To show what lengths the US government would go to silence truth-tellers, there is also the example of Edward Snowden who revealed how the U.S. government spies on every person in the US and almost everyone around the world. The US took drastic measures to capture him. While condemning Snowden for taking refuge in Russia, the US has made it impossible for him to leave. They forced Bolivian president Evo Morales' plane to land in Austria as it was rumoured that Snowden was on board. The Danish government recently revealed that a US government jet already used in renditions (read kidnappings for the purpose of torture) was waiting in Copenhagen to grab Snowden should he decide to go onward to a Scandinavian country from Moscow in June 2013. Were Snowden to return – or be forcibly returned – to the US he would face charges of theft and espionage and likely be imprisoned.

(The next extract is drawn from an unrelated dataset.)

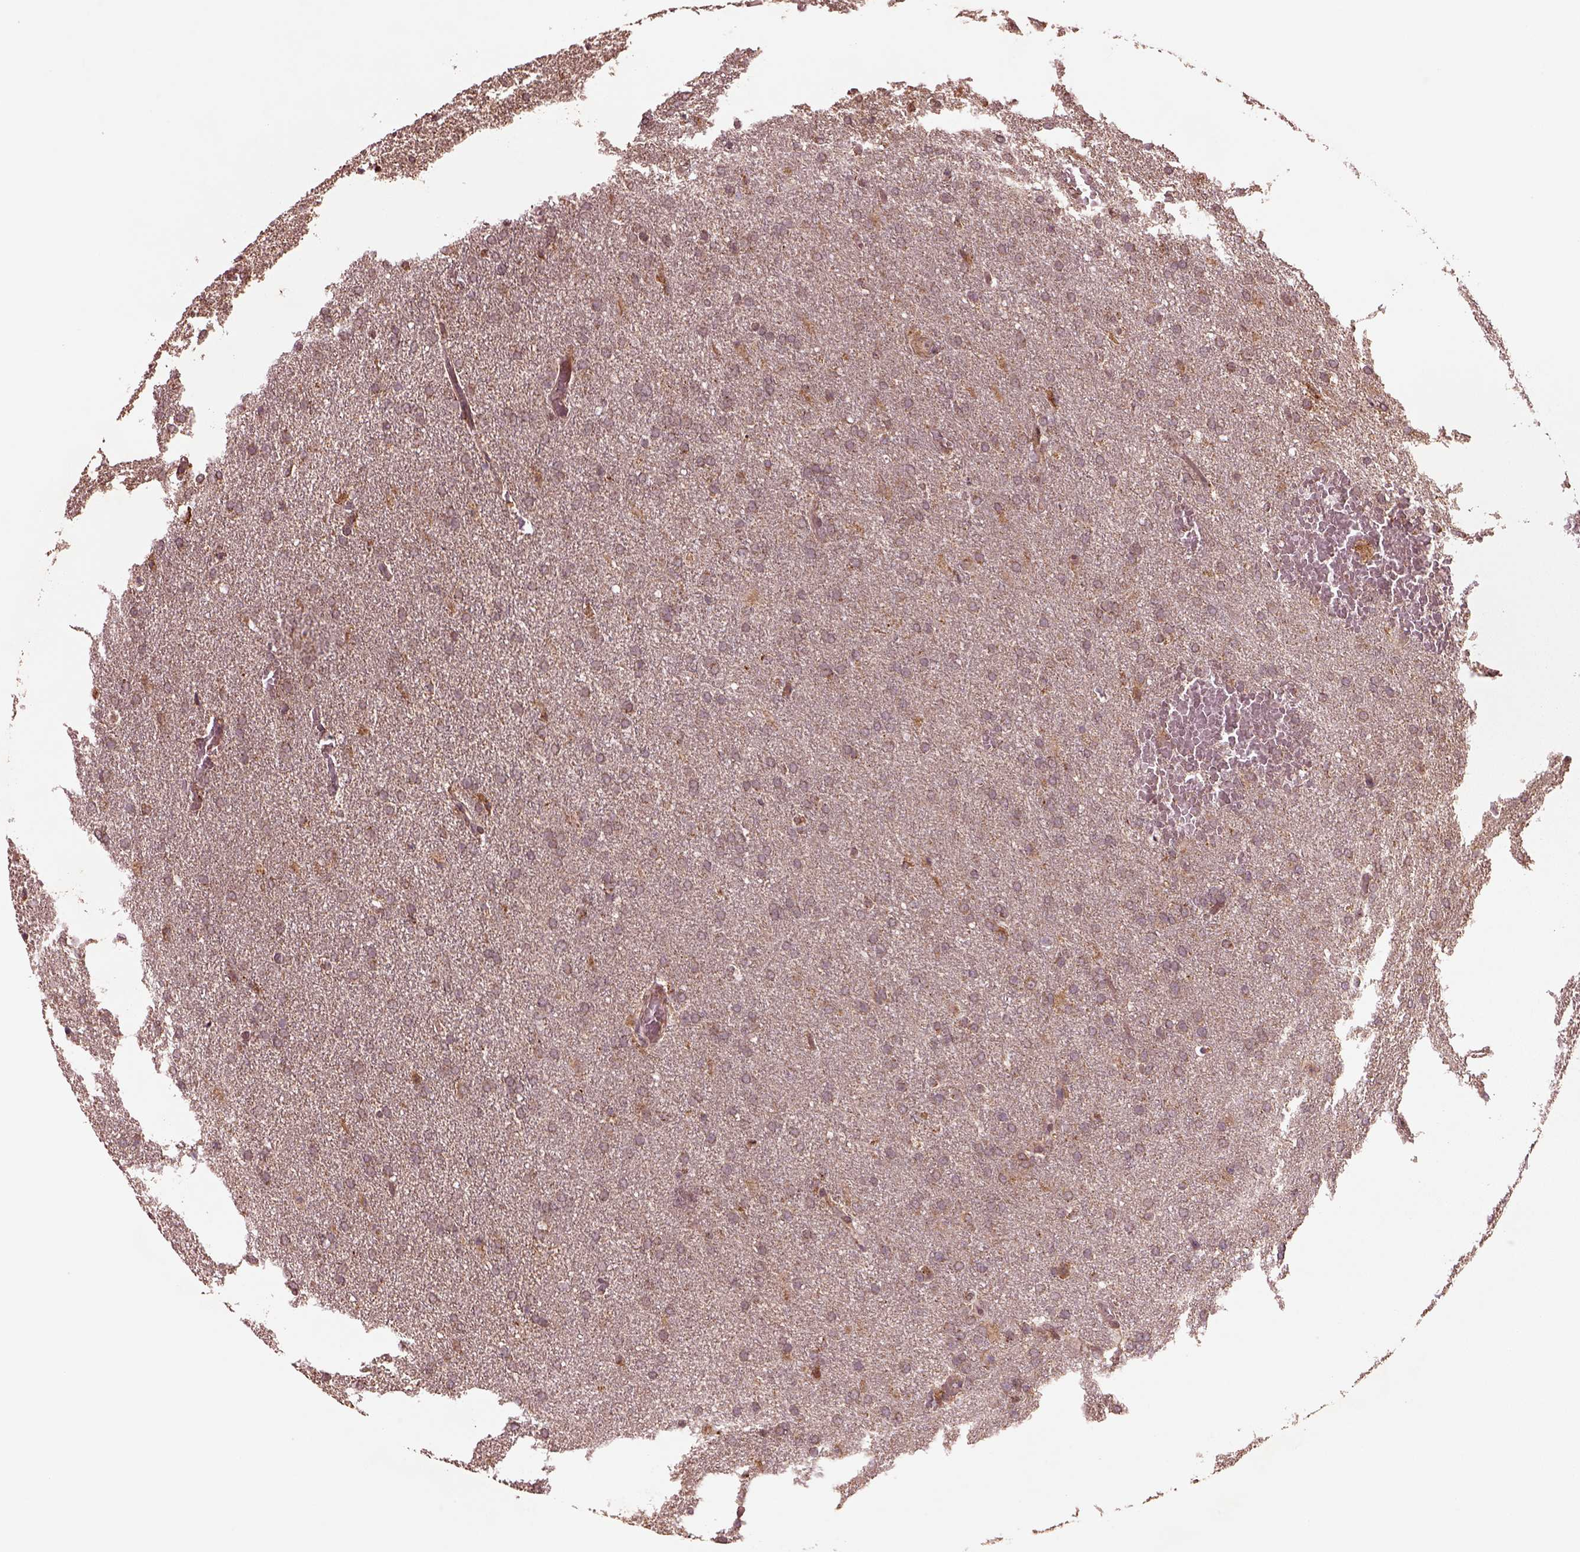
{"staining": {"intensity": "moderate", "quantity": "<25%", "location": "cytoplasmic/membranous"}, "tissue": "glioma", "cell_type": "Tumor cells", "image_type": "cancer", "snomed": [{"axis": "morphology", "description": "Glioma, malignant, High grade"}, {"axis": "topography", "description": "Brain"}], "caption": "There is low levels of moderate cytoplasmic/membranous expression in tumor cells of glioma, as demonstrated by immunohistochemical staining (brown color).", "gene": "SEL1L3", "patient": {"sex": "male", "age": 68}}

During the current controversy following the UN panel ruling, the question of what the US, the UK and others did in Afghanistan has been the "elephant in the room", unmentioned by most of the major Western media, reactionary talking heads and even some self-identified progressive people whose focus is on what they guess about Assange as a person. This amounts to a cover-up, in that the facts are known to all who care to know them but public opinion makers don't want them mentioned in hopes that the world has forgotten.

All these revelations call into question why there is such ubiquitous monitoring of people across the planet by those who rule over the system. Why is it that the greatest criminals are in power and people who expose their crimes are hounded, threatened with assassination or jailed?

Assange, Manning, Snowden and truth-tellers like them should be actively supported for their courage. People of the world are indebted to them.